[Input data]

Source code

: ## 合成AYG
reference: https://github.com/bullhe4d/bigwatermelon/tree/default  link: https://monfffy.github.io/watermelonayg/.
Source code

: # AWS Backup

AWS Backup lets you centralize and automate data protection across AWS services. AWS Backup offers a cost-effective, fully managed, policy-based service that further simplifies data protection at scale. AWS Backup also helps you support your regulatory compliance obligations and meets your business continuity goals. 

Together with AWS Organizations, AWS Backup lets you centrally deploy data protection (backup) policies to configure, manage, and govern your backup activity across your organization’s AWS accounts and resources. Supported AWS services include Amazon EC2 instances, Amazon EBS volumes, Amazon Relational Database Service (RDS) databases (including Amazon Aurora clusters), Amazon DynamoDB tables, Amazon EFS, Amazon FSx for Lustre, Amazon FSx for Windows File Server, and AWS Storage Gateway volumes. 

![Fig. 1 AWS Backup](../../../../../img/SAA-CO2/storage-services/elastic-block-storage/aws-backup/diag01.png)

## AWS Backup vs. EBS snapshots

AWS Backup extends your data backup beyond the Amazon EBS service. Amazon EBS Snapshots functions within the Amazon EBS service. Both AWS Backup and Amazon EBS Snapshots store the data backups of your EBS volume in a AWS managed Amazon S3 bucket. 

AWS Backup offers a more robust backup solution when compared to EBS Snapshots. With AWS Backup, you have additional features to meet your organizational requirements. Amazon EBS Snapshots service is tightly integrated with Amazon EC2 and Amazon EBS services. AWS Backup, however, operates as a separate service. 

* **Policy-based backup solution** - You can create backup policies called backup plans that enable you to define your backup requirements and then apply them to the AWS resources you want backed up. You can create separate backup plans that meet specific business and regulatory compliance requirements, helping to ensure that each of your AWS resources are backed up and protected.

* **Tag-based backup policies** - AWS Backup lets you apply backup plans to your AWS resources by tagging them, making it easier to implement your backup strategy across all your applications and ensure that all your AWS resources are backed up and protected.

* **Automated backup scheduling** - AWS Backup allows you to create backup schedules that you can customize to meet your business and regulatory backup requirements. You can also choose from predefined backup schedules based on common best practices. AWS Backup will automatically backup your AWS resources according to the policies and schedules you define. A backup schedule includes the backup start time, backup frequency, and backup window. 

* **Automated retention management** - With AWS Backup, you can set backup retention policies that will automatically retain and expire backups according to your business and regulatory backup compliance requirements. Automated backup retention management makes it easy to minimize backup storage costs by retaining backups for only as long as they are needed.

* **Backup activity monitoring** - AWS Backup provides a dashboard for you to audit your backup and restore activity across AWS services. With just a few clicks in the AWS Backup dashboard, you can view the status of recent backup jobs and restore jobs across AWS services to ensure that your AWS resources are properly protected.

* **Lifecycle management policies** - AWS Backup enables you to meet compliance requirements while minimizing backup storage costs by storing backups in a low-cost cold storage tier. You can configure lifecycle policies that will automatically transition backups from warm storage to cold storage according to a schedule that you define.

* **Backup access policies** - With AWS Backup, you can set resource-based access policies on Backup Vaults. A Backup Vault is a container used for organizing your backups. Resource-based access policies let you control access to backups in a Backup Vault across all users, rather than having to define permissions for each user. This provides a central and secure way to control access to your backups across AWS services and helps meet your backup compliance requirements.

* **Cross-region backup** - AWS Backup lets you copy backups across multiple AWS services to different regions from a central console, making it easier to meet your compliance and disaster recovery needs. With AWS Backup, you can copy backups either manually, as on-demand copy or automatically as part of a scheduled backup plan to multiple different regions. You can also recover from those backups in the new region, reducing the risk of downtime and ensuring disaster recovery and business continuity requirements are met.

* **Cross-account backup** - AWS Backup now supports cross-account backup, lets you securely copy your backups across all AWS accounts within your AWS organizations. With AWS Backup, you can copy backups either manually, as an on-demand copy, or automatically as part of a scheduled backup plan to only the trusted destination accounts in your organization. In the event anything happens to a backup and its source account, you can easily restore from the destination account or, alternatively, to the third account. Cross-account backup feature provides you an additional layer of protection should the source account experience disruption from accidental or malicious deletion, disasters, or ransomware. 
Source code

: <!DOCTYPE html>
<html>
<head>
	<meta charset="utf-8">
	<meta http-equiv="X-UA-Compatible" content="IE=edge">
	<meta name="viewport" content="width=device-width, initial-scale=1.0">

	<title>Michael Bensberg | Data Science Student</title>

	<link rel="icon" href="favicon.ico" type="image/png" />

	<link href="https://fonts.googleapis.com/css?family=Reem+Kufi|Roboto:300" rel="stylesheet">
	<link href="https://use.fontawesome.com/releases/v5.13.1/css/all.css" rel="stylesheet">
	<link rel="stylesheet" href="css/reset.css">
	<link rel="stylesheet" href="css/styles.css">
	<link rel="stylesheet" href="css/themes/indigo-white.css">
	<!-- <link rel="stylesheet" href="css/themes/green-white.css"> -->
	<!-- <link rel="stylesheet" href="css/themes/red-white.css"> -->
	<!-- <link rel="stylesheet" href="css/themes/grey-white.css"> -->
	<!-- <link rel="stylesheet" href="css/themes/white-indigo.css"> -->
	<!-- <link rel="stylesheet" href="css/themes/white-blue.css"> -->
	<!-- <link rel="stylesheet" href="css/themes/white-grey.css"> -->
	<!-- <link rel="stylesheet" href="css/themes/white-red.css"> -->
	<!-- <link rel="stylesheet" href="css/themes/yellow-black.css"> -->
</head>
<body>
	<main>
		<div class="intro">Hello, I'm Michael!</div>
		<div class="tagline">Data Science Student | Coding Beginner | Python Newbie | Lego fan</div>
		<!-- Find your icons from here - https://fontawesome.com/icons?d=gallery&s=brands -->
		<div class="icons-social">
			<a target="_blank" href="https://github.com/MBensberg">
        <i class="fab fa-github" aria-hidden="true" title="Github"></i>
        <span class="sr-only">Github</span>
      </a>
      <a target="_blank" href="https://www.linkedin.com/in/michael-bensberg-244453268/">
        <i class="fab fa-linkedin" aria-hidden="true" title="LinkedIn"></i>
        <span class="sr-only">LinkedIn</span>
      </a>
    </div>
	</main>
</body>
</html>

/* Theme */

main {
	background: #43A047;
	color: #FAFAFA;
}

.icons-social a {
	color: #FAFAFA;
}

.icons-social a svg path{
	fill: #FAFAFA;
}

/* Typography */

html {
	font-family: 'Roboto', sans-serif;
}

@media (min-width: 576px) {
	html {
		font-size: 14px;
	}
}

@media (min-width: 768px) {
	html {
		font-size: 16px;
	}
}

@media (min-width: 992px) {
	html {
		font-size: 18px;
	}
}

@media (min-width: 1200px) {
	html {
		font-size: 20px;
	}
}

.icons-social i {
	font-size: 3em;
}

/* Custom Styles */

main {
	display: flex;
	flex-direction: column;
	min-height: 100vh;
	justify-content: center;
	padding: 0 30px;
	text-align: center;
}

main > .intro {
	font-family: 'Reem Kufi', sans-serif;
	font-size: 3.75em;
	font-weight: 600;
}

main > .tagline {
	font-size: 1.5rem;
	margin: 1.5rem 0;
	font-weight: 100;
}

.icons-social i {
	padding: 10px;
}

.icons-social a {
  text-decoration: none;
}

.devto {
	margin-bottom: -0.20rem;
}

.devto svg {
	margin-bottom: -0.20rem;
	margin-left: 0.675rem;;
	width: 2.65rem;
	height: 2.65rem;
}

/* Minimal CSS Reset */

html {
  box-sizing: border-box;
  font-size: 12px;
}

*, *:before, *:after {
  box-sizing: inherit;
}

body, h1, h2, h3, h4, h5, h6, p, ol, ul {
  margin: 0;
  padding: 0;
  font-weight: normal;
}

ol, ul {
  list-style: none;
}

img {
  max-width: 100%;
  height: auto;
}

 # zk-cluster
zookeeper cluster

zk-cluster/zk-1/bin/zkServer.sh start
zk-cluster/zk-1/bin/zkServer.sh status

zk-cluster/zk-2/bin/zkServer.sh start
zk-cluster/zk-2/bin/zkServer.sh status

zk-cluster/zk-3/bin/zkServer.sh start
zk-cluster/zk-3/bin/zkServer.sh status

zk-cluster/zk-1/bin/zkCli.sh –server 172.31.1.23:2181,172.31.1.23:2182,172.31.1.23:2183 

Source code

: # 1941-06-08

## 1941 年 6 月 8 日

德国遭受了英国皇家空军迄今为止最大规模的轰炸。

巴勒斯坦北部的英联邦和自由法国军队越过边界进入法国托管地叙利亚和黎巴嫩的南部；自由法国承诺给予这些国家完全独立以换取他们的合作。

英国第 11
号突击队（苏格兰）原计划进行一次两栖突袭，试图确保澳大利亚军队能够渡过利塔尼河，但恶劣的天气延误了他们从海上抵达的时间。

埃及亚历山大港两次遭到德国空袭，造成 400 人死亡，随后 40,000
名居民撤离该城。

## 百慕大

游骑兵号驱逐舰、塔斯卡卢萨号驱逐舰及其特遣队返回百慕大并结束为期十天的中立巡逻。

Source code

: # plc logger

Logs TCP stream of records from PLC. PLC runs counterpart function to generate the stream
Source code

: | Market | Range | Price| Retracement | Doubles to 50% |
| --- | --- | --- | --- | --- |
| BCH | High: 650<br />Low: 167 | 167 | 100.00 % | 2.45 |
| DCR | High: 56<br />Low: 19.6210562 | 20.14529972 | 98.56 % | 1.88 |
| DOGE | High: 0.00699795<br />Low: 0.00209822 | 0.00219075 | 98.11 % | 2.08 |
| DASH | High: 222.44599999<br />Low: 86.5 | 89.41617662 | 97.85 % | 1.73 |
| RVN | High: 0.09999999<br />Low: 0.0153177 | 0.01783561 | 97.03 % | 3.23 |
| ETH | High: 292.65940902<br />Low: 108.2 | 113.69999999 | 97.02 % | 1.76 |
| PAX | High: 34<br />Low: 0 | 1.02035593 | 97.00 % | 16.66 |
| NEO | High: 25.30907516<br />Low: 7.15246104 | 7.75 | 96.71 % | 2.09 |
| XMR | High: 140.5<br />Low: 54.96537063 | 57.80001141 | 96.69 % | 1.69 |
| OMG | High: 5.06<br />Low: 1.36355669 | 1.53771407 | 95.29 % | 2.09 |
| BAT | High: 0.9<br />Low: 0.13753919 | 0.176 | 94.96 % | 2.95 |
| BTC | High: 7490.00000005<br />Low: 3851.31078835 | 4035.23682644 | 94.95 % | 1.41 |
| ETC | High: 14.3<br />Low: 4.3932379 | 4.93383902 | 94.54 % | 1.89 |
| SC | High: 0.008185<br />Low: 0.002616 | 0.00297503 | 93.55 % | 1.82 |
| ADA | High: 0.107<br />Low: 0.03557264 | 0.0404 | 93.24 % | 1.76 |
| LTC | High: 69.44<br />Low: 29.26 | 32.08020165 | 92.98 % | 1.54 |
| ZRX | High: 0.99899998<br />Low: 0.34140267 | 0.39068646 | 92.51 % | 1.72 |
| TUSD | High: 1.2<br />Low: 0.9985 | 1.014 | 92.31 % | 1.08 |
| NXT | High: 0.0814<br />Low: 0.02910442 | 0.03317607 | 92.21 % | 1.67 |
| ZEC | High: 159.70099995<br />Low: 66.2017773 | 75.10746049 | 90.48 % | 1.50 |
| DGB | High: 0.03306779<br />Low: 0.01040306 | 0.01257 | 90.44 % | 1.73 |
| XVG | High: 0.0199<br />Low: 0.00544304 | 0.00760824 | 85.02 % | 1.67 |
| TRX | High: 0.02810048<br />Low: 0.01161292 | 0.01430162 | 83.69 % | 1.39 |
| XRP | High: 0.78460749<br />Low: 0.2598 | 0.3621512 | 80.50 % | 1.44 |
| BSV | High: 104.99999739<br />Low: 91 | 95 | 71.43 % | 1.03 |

[/Input data]

» Written task: Rewrite everything in the material from the line containing "they are needed." down to the line containing "your backup compliance requirements." as a JSON list of strings, one string per line, leaving out blank lines.

» Finished exercise:
[
  "* **Automated retention management** - With AWS Backup, you can set backup retention policies that will automatically retain and expire backups according to your business and regulatory backup compliance requirements. Automated backup retention management makes it easy to minimize backup storage costs by retaining backups for only as long as they are needed.",
  "* **Backup activity monitoring** - AWS Backup provides a dashboard for you to audit your backup and restore activity across AWS services. With just a few clicks in the AWS Backup dashboard, you can view the status of recent backup jobs and restore jobs across AWS services to ensure that your AWS resources are properly protected.",
  "* **Lifecycle management policies** - AWS Backup enables you to meet compliance requirements while minimizing backup storage costs by storing backups in a low-cost cold storage tier. You can configure lifecycle policies that will automatically transition backups from warm storage to cold storage according to a schedule that you define.",
  "* **Backup access policies** - With AWS Backup, you can set resource-based access policies on Backup Vaults. A Backup Vault is a container used for organizing your backups. Resource-based access policies let you control access to backups in a Backup Vault across all users, rather than having to define permissions for each user. This provides a central and secure way to control access to your backups across AWS services and helps meet your backup compliance requirements."
]